Marie Wadden Abstract

“The Labrador Excursion of George Hutchinson, 1853-1867” is a biography of William Wordsworth’s nephew who lived in Battle Harbour, Labrador, as a missionary in the mid nineteenth century. Little was known of him until the spring of 2017 when the author found five hardcover journals of correspondence from Hutchinson, written while he lived in Labrador. The letters were sent to his family, and transcribed by his sisters, who later donated them to the Wordsworth Trust in Grasmere, England. The letters contain far more personal details of Hutchinson’s life than can be learned from his official correspondence with the Society for the Propagation of the Gospel for whom he worked. Hutchinson writes of his first transatlantic crossing, his impressions of St. John’s, characterizations of his fellow Church of England clergy, and describes at length the many challenges he faced serving 60 tiny settlements between Henley Harbour and Seal Islands.

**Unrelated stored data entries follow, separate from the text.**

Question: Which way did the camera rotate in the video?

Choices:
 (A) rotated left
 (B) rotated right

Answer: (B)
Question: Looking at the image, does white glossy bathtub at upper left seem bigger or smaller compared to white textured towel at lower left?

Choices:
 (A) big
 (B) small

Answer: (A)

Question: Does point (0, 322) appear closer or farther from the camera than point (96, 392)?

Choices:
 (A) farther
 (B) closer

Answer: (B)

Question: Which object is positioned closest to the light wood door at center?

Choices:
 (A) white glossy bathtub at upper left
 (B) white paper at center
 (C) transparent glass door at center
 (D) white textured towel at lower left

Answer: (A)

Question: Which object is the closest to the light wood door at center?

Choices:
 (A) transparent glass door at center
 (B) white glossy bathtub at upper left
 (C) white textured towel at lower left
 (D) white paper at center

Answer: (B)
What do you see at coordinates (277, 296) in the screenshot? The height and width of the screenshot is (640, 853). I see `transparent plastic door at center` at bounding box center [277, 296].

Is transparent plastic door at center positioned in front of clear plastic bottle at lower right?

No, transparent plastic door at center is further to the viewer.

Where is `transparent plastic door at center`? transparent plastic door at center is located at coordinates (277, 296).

There is something extraordinary in the way he so quickly adapted to the Labrador way of life, and a terrible poignancy in the personal toll it took on his life, shortening it, just when he had found domestic happiness. Readers will meet a very sympathetic man, sometimes troubled by the need to fulfil the mandate set by the charismatic, but religiously zealous, Bishop Edward Feild, who was determined to build churches and imbue a disciplined religious practice among people who were barely eking a living in one of the world’s most challenging climates.